PHP question

[eschuppe]

The script below is supposed to first validate that the user_idnum is and if that a correct value in users then grabs full_name (this is where the error occurs). I may possibly select information wrong, since I want to select from one table and insert into another. When the script is executed it appears as if it ran properly. However, when checking the database table all the values are inserted except full name. Any ideas how on how to fix this?

<?php 
session_start();


include ('dbc.php'); 


if ($_POST['Submit'] == 'Register')
{
   if (strlen($_POST['user_idnum']) > 4)
   {
     header("Location: checkout.php?msg=ERROR: Incorrect Student ID. Please enter valid ID number.");
    }
   if (strlen($_POST['bookisbn']) < 4)
   {
     header("Location: checkout.php?msg=ERROR: Incorrect Student ID. Please enter valid ID number.");
    }

if ($_POST['user_idnum'] && $_POST['bookisbn']) { // If everything is okay.
           $query = "SELECT user_idnum FROM users WHERE user_idnum='$_POST[user_idnum]'";
           $result = mysql_query ($query); // Run the query.
           if (mysql_num_rows($result) == 1) {
           $query = "SELECT full_name FROM users";
           $fullname = mysql_query($query);
           
        // Make the query.
        $query = "INSERT INTO checkout (full_name, user_idnum, date, book) VALUES ('$fullname', '$_POST[user_idnum]', NOW(), '$_POST[bookisbn]')";
        $result = mysql_query ($query); // Run the query.
        if ($result) {
	// Send an email.
	echo '<p><b>You have been registered!</b></p>';
         exit(); // Quit the script.
         } else { // If it did not run okay.
           echo '<p>You could not checkout a book due to a system error. We apologize for any inconvenience.</p><p>' . mysql_error() . '</p>';
         }
         } else {
           echo '<p>Your id number does not match.</p>';
           }
         mysql_close(); // Close the database.

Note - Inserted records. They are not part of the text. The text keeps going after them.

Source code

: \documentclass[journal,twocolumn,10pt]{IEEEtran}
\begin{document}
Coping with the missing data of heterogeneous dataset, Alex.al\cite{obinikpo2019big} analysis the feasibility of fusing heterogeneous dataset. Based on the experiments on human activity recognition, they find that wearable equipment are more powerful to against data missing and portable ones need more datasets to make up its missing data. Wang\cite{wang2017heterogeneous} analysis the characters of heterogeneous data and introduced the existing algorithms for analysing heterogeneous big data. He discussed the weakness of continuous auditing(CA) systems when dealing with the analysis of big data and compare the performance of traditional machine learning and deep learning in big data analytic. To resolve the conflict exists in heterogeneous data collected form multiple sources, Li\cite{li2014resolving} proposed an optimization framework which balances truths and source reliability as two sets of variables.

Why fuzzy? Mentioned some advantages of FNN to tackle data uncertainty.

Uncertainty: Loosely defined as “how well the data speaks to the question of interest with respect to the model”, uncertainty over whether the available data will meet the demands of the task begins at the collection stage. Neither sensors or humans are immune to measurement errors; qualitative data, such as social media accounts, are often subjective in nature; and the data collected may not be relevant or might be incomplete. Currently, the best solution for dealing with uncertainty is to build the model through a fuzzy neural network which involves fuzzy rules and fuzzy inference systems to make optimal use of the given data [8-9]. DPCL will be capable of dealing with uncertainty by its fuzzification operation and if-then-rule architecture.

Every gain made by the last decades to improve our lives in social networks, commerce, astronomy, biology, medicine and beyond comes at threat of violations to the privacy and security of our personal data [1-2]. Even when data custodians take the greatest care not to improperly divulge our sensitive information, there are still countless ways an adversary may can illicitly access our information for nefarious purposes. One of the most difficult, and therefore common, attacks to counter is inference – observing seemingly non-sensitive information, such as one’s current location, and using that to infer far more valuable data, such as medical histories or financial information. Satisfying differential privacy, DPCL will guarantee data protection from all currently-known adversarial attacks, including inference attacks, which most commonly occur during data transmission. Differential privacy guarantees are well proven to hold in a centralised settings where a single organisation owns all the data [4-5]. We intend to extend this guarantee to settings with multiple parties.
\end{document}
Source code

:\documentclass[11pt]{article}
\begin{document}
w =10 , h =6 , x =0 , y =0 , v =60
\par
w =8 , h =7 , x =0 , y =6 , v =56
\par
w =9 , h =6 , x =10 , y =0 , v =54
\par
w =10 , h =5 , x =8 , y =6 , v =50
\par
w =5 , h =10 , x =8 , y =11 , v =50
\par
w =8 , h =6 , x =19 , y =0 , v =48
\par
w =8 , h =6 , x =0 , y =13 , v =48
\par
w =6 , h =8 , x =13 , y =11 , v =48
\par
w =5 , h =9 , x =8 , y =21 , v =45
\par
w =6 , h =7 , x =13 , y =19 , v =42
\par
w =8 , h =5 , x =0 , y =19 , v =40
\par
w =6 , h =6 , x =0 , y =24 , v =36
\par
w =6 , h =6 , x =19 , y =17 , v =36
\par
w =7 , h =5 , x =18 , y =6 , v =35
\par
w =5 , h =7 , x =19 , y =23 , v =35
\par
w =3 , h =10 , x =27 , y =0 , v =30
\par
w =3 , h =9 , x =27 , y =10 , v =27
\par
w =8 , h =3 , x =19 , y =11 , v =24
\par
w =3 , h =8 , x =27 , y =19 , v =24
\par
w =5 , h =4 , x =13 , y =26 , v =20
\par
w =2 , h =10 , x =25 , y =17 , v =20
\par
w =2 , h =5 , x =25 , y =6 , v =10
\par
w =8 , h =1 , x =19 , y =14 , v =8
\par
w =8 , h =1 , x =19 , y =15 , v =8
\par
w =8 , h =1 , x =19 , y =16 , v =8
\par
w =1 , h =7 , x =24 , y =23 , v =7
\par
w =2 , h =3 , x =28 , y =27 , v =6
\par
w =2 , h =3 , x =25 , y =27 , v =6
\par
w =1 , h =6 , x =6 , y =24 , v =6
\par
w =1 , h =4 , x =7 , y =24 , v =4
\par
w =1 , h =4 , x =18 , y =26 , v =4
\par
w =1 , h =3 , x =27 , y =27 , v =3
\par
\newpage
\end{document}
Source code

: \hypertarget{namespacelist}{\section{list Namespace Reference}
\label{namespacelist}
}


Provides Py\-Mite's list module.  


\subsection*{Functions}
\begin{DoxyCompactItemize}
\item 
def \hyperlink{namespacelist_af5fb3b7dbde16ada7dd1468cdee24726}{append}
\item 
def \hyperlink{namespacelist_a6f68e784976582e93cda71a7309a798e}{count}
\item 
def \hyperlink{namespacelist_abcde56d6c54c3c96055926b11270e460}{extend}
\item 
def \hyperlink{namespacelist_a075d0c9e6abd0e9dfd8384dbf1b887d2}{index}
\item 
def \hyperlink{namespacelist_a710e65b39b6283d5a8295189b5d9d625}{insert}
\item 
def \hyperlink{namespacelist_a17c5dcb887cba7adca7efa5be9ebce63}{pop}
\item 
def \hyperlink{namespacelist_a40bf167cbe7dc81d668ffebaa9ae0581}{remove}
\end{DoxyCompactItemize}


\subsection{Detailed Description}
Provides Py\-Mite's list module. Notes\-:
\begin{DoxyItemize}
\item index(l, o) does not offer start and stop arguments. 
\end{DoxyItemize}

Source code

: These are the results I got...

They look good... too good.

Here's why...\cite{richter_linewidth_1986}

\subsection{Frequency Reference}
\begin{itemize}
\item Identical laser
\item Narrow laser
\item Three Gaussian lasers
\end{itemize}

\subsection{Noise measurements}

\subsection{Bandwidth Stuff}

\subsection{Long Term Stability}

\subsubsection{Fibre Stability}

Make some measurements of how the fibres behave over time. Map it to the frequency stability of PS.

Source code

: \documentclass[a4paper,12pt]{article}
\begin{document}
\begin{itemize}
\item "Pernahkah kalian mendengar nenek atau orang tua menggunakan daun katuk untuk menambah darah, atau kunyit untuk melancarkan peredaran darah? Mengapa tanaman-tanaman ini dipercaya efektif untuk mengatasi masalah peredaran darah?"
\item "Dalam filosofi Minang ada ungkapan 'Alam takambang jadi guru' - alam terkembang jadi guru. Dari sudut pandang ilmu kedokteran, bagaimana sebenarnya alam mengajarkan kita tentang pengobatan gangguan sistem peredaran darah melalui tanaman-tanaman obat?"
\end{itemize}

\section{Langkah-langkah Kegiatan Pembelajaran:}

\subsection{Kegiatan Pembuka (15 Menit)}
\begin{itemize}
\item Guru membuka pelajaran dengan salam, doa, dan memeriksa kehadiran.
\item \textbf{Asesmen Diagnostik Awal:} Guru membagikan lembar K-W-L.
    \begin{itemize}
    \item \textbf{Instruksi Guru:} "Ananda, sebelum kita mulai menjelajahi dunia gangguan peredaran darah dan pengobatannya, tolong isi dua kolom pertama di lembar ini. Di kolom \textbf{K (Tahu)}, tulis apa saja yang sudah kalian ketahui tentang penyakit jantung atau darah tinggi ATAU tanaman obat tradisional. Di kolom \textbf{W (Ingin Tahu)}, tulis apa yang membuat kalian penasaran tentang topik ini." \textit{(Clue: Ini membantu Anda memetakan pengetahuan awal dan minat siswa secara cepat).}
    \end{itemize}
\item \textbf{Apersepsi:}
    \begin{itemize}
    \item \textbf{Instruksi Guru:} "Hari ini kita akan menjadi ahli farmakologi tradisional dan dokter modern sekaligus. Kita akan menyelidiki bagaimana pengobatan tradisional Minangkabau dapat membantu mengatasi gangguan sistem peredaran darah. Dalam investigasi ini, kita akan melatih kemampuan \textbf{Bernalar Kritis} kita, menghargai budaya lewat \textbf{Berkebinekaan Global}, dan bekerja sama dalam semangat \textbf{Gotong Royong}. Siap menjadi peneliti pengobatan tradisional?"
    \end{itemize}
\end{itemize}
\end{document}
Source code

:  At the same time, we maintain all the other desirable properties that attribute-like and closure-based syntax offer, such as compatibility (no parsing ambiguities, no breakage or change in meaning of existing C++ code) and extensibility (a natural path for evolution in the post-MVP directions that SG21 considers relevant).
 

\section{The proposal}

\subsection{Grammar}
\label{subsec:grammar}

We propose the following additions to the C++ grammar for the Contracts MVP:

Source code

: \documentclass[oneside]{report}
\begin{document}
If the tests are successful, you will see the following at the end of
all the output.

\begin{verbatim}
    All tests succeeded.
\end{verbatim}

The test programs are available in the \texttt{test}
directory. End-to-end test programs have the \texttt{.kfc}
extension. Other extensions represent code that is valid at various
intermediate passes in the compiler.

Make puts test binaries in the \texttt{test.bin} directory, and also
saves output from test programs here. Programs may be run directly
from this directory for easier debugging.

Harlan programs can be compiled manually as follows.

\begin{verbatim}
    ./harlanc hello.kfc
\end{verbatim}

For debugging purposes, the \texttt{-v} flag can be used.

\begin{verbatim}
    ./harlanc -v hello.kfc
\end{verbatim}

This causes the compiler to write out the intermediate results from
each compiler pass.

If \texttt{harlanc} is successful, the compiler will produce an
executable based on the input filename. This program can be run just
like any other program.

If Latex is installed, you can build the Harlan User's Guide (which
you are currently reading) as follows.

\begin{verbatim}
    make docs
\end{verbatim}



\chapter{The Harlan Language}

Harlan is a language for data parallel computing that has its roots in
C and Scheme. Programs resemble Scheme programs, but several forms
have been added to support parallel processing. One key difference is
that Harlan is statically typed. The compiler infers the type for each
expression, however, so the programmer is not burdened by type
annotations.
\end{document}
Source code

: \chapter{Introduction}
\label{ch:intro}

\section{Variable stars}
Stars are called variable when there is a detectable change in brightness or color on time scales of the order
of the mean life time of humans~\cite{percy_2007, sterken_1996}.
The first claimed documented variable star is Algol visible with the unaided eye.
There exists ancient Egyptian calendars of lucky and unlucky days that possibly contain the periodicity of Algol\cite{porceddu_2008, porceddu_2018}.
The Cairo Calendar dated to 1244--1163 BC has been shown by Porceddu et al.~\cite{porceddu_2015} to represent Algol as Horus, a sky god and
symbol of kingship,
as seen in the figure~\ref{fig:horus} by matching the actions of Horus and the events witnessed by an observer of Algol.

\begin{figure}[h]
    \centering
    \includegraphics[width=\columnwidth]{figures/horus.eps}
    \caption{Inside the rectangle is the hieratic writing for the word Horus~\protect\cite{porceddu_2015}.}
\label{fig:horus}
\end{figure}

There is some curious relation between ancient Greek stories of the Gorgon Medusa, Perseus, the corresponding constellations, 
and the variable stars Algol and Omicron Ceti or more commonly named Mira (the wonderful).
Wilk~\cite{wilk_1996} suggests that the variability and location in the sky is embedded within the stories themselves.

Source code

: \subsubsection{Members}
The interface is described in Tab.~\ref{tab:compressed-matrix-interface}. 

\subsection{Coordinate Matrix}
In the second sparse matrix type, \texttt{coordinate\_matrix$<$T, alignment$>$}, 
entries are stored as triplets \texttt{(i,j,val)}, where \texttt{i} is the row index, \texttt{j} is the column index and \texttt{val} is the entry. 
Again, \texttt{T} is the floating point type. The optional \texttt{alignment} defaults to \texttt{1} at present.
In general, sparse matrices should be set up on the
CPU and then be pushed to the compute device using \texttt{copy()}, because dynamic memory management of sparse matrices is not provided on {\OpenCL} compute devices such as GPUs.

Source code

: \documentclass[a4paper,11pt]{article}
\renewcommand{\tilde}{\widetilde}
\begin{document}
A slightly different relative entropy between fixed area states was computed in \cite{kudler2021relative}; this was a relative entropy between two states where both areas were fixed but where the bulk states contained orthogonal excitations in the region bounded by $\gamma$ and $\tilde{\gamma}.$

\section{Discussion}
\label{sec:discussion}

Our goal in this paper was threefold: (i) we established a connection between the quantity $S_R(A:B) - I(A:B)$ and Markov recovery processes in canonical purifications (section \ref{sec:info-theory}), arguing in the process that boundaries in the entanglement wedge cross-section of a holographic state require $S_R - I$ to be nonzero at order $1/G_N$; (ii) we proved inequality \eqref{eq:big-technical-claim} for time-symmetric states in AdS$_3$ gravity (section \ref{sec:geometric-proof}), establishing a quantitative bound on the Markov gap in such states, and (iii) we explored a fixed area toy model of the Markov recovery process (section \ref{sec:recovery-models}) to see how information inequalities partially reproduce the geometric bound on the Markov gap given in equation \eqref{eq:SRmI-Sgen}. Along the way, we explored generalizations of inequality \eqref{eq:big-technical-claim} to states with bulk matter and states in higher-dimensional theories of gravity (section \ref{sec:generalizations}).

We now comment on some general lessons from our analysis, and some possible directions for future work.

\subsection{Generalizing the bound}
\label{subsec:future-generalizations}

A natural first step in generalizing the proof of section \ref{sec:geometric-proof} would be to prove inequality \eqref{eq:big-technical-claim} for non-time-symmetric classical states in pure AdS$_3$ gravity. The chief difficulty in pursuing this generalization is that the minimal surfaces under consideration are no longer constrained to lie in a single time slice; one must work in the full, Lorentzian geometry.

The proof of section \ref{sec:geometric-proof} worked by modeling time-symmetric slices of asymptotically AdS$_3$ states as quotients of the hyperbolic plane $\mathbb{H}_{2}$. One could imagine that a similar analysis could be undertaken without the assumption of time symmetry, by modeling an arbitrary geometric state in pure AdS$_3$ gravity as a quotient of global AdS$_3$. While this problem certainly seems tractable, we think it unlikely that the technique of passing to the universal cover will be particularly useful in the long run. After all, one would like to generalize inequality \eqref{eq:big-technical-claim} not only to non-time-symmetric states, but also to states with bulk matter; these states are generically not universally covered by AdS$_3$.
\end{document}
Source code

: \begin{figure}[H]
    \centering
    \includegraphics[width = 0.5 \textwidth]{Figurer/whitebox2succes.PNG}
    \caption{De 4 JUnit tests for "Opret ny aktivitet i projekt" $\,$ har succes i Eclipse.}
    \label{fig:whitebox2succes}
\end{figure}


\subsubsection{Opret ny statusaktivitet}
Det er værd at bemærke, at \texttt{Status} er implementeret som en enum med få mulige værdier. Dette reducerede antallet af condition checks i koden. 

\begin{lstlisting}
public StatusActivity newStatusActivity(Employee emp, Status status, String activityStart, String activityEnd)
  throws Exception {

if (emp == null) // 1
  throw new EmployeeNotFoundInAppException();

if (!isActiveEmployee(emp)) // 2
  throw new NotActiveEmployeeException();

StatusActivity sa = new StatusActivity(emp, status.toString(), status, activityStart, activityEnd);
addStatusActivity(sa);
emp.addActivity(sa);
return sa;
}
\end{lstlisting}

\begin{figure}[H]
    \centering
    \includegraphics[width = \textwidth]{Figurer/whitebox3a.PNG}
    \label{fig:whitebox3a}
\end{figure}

    } // End the conditionoal.

  }
?> 

<link href="styles.css" rel="stylesheet" type="text/css">
<?php if (isset($_GET['msg'])) { echo "<div class=\"msg\"> $_GET[msg] </div>"; } ?>
<p> </p>
<table width="65%" border="0" cellpadding="0" cellspacing="0">
  <tr>
    <td bgcolor="d5e8f9" class="mnuheader"><strong><font size="5">Register Account</font></strong></td>
  </tr>
  <tr>
    <td bgcolor="e5ecf9" class="forumposts"><form name="form1" method="post" action="checkout.php" style="padding:5px;">
        <p><br>
          ID Number:
          <input name="user_idnum" type="text" id="user_idnum">
          </p>
        <p>
        Book:
         <input name="bookisbn" type="text" id="bookisbn">
         </p>
        <p align="center">
          <input type="submit" name="Submit" value="Register">
        </p>
      </form></td>
  </tr>
</table>
<div align="left"></div>
</body>
</html>

The actual script can be found at: www.ericschuppe.com/checkout.php

Thanks so much for the help.

 

 

[friedemann_bach]

Well, inserting won't work, as the query is executed, but the data is not yet fetched from the result. You need something like this:

 

$query_string = "SELECT full_name FROM users";
$query_result = mysql_query($query_string);
$query_result_row = mysql_fetch_object($query_result);

 

and then refer to the result columns by $query_result_row->full_name.

 

You should not have more than one row returned, but in other cases, you should repeat the INSERT for each result row as follows:

 

while ($query_result_row = mysql_fetch_object($query_result)) {
  <put your INSERT operation here>
}

 

Good luck!

 

[eschuppe]

Thanks friedemann_bach,

 

If I wanted to grab the full_name that corresponded only to the user_idnum  would I add a WHERE into the query or would I have to use some other what?

Thanks agian.

[friedemann_bach]

Yes, you're right: "... WHERE user_idnum='$_POST[user_idnum]'", as in the query directly above. You could also merge the two queries into one with "SELECT full_name, user_idnum ...".

 

By the way, you could also get rid of checking mysql_num_rows if you limit your query to one row (... LIMIT 1). Check also if user_idnum is set as a primary index in your database, so that you avoid multiple ids.